In terms of logistics, the special—like NBC’s Saturday Night Live and CBS’ forthcoming scripted drama All Rise—was produced remotely. Actors were sent rigs with a tripod and iPhone, lights and microphones, all of which were disinfected. The cast filmed themselves using iPhones while Schur and other members from the Parks creative team looked on from other angles via Zoom.
Experts say humanity has rarely experienced “collective dreaming” on such a broad scale in recorded history—and certainly never while also being able to share those nightmares in real time.

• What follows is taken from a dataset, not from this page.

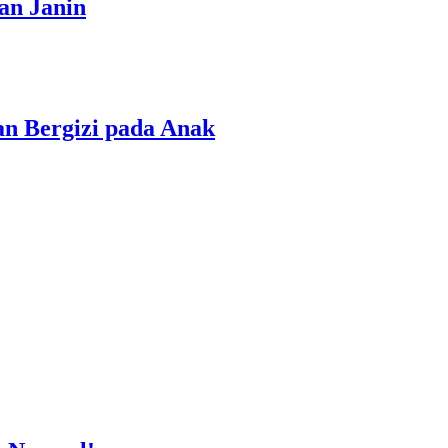
an Janin
n Bergizi pada Anak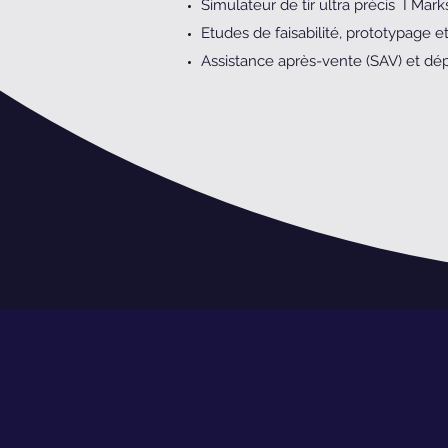
Simulateur de tir ultra précis I Mark
Etudes de faisabilité, prototypage et
Assistance après-vente (SAV) et d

“The new strategy will repurpose streets, including closing them to car traffic, to make it easier and safer for Portlanders to practice physical distancing as the city recovers,” reads a statement just released by PBOT by way of Commissioner Chloe Eudaly.
They don’t seem to be worried, even though when I started coming into the Hamptons, I had a cough. The dad seems to be a germophobe. He’s freaking out all the time about my kids washing their hands, but if we’re FaceTiming someone and I’m coughing in the background, he’ll say, “Oh, it’s just the nanny.”
By obliterating the face-to-face economy, the coronavirus will return Americans to a blend of virtual commerce and home prep that is reminiscent of the late 19th century. In the 1890s, Sears, Roebuck delivered a bible of goods to the doorsteps of families who cooked at home. In the spring of 2020, Amazon and its ilk deliver an infinitude of stuff to the front steps and mailrooms of families who couldn’t dine out even if they wanted to.